__WHAT IS EXPECTED__. List each line below that contains the string "pâte".

[Saved data entries]
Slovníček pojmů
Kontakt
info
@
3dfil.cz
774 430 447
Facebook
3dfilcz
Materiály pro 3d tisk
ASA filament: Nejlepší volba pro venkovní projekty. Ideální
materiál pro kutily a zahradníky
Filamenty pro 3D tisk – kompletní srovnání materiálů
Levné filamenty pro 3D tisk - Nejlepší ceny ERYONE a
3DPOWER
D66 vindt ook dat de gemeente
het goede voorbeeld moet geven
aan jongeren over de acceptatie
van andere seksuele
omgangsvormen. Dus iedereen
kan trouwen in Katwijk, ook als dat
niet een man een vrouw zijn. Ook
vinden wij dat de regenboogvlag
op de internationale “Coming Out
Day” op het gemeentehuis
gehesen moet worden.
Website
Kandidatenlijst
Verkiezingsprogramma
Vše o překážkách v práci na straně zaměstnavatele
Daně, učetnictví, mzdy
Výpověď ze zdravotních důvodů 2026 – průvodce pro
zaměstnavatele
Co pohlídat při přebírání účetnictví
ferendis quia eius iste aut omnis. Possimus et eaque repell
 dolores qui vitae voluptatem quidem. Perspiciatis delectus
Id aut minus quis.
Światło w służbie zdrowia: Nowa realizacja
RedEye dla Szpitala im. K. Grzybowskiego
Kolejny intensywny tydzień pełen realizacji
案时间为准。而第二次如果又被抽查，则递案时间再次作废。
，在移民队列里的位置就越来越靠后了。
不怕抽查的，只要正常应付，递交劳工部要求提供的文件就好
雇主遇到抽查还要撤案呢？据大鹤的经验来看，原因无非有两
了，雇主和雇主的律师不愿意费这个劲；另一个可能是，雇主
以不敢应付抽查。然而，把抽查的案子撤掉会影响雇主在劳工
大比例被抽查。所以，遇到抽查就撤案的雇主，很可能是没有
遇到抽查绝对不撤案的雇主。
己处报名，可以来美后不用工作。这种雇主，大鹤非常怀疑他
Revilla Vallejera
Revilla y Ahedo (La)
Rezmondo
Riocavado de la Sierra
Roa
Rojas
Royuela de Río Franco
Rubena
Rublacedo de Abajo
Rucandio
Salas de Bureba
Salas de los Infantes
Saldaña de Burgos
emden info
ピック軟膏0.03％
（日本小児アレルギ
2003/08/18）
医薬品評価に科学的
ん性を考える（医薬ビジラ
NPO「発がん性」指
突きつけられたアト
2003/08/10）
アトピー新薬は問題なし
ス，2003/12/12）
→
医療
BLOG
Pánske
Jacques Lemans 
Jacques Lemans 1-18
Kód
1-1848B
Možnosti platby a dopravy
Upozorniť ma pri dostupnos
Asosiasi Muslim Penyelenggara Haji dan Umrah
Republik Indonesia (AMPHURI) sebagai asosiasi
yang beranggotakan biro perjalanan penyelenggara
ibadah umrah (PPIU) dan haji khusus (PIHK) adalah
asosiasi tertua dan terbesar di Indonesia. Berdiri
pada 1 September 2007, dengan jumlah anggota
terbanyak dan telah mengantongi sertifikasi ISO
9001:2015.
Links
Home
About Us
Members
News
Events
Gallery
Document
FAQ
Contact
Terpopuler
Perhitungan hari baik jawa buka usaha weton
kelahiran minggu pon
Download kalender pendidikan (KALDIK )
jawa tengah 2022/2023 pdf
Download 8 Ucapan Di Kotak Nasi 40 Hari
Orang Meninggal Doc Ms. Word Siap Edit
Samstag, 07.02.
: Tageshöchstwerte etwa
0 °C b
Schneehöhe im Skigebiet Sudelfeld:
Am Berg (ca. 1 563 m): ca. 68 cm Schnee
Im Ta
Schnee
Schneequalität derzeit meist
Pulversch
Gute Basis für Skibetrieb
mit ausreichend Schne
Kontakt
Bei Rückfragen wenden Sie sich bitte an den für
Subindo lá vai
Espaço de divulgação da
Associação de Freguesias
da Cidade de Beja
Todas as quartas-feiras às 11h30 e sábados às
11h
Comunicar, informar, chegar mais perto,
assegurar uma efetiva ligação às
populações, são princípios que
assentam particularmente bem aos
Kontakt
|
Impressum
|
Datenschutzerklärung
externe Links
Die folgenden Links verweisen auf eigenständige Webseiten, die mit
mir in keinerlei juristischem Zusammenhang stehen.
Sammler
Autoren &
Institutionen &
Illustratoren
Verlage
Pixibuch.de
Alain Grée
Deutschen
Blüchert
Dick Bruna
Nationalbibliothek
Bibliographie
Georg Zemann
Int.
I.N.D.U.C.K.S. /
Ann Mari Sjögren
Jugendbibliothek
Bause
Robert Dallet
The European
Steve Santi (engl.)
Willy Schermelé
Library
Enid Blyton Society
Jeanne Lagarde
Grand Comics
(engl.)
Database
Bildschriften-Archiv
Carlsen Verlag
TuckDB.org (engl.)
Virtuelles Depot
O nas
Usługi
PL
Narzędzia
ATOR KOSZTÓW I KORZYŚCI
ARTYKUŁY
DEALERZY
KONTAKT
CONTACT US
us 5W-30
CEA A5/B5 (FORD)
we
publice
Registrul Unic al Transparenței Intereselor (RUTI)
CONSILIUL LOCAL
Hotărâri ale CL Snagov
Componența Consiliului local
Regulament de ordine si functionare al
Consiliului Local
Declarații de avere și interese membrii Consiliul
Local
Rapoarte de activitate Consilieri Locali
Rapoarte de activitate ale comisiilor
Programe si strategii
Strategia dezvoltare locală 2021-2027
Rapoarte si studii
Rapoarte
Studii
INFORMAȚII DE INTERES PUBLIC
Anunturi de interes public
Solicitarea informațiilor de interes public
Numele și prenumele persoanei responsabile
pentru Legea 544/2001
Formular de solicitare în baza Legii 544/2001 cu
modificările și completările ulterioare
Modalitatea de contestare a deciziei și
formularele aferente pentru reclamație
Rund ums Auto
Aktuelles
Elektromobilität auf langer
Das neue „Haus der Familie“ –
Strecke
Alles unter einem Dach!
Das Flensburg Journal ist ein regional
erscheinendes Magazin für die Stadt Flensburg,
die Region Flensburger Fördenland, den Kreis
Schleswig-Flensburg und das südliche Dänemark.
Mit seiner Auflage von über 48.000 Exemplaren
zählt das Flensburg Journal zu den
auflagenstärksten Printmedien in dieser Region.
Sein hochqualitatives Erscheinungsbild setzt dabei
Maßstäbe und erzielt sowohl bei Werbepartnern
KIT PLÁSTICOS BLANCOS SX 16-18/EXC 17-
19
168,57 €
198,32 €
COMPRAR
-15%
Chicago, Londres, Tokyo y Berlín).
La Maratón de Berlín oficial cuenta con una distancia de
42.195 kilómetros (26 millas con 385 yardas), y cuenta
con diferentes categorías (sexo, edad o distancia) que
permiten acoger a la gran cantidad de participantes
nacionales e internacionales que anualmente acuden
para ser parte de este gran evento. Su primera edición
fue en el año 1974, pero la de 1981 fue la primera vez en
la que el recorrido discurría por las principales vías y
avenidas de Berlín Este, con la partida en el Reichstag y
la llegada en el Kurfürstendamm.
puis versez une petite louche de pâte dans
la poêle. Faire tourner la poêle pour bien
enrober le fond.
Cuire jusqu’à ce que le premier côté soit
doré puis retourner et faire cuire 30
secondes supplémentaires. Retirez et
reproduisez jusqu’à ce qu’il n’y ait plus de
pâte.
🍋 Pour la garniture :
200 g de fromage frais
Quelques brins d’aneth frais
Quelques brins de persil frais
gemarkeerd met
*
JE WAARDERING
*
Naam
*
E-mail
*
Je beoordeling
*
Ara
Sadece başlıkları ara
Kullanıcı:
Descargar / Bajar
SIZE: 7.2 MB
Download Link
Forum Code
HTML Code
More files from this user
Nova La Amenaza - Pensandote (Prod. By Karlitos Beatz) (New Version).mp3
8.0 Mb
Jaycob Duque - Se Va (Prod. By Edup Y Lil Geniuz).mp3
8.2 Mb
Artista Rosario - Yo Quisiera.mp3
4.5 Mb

__TASK RESPONSE__.
puis versez une petite louche de pâte dans
pâte.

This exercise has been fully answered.